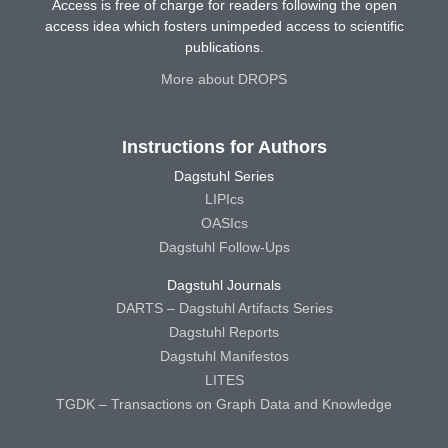
Access is free of charge for readers following the open
access idea which fosters unimpeded access to scientific
publications.
More about DROPS
Instructions for Authors
Dagstuhl Series
LIPIcs
OASIcs
Dagstuhl Follow-Ups
Dagstuhl Journals
DARTS – Dagstuhl Artifacts Series
Dagstuhl Reports
Dagstuhl Manifestos
LITES
TGDK – Transactions on Graph Data and Knowledge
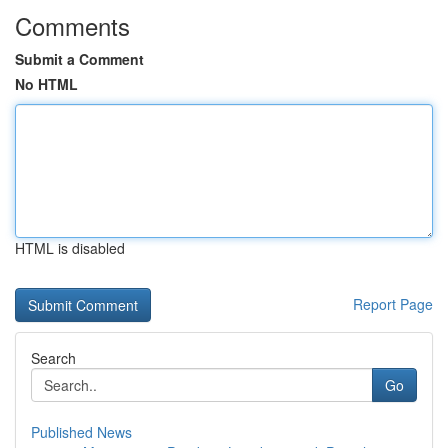
Comments
Submit a Comment
No HTML
HTML is disabled
Report Page
Search
Go
Published News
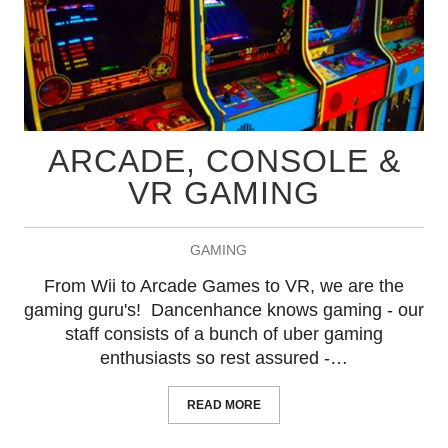
ARCADE, CONSOLE &
VR GAMING
GAMING
From Wii to Arcade Games to VR, we are the
gaming guru's! Dancenhance knows gaming - our
staff consists of a bunch of uber gaming
enthusiasts so rest assured -…
READ MORE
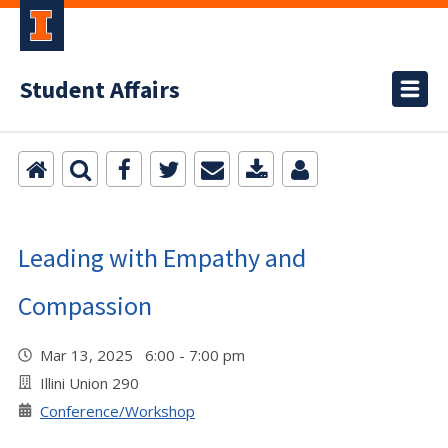
Student Affairs
Leading with Empathy and
Compassion
Mar 13, 2025 6:00 - 7:00 pm
Illini Union 290
Conference/Workshop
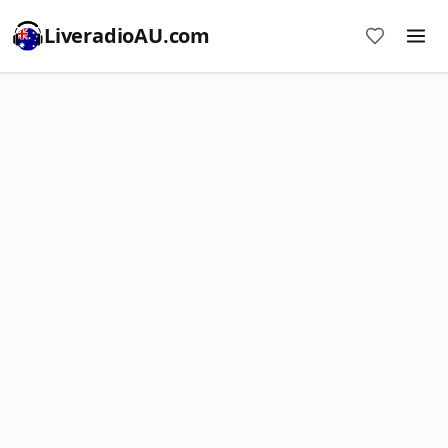
LiveradioAU.com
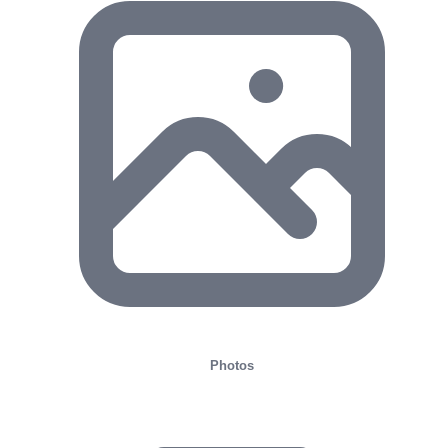
Photos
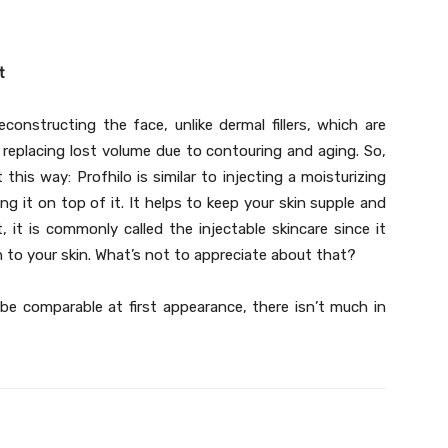
t
constructing the face, unlike dermal fillers, which are
 replacing lost volume due to contouring and aging. So,
this way: Profhilo is similar to injecting a moisturizing
ing it on top of it. It helps to keep your skin supple and
, it is commonly called the injectable skincare since it
 to your skin. What’s not to appreciate about that?
 be comparable at first appearance, there isn’t much in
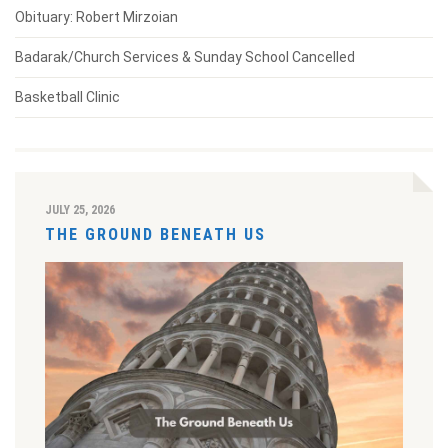
Obituary: Robert Mirzoian
Badarak/Church Services & Sunday School Cancelled
Basketball Clinic
JULY 25, 2026
THE GROUND BENEATH US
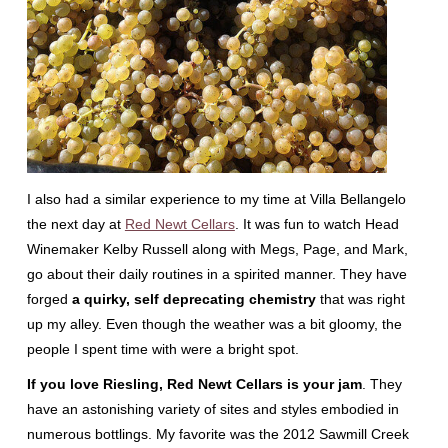
I also had a similar experience to my time at Villa Bellangelo
the next day at
Red Newt Cellars
. It was fun to watch Head
Winemaker Kelby Russell along with Megs, Page, and Mark,
go about their daily routines in a spirited manner. They have
forged
a quirky, self deprecating chemistry
that was right
up my alley. Even though the weather was a bit gloomy, the
people I spent time with were a bright spot.
If you love Riesling, Red Newt Cellars is your jam
. They
have an astonishing variety of sites and styles embodied in
numerous bottlings. My favorite was the 2012 Sawmill Creek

Task goal >> Pictures omitted, give the entries again exactly.

Answer to this problem >>
Access is free of charge for readers following the open
access idea which fosters unimpeded access to scientific
publications.
More about DROPS
Instructions for Authors
Dagstuhl Series
LIPIcs
OASIcs
Dagstuhl Follow-Ups
Dagstuhl Journals
DARTS – Dagstuhl Artifacts Series
Dagstuhl Reports
Dagstuhl Manifestos
LITES
TGDK – Transactions on Graph Data and Knowledge
Comments
Submit a Comment
No HTML
HTML is disabled
Report Page
Search
Go
Published News
ARCADE, CONSOLE &
VR GAMING
GAMING
From Wii to Arcade Games to VR, we are the
gaming guru's! Dancenhance knows gaming - our
staff consists of a bunch of uber gaming
enthusiasts so rest assured -…
READ MORE
Student Affairs
Leading with Empathy and
Compassion
Mar 13, 2025 6:00 - 7:00 pm
Illini Union 290
Conference/Workshop
LiveradioAU.com
Photos
t
constructing the face, unlike dermal fillers, which are
 replacing lost volume due to contouring and aging. So,
this way: Profhilo is similar to injecting a moisturizing
ing it on top of it. It helps to keep your skin supple and
, it is commonly called the injectable skincare since it
 to your skin. What’s not to appreciate about that?
 be comparable at first appearance, there isn’t much in
Obituary: Robert Mirzoian
Badarak/Church Services & Sunday School Cancelled
Basketball Clinic
JULY 25, 2026
THE GROUND BENEATH US
I also had a similar experience to my time at Villa Bellangelo
the next day at
Red Newt Cellars
. It was fun to watch Head
Winemaker Kelby Russell along with Megs, Page, and Mark,
go about their daily routines in a spirited manner. They have
forged
a quirky, self deprecating chemistry
that was right
up my alley. Even though the weather was a bit gloomy, the
people I spent time with were a bright spot.
If you love Riesling, Red Newt Cellars is your jam
. They
have an astonishing variety of sites and styles embodied in
numerous bottlings. My favorite was the 2012 Sawmill Creek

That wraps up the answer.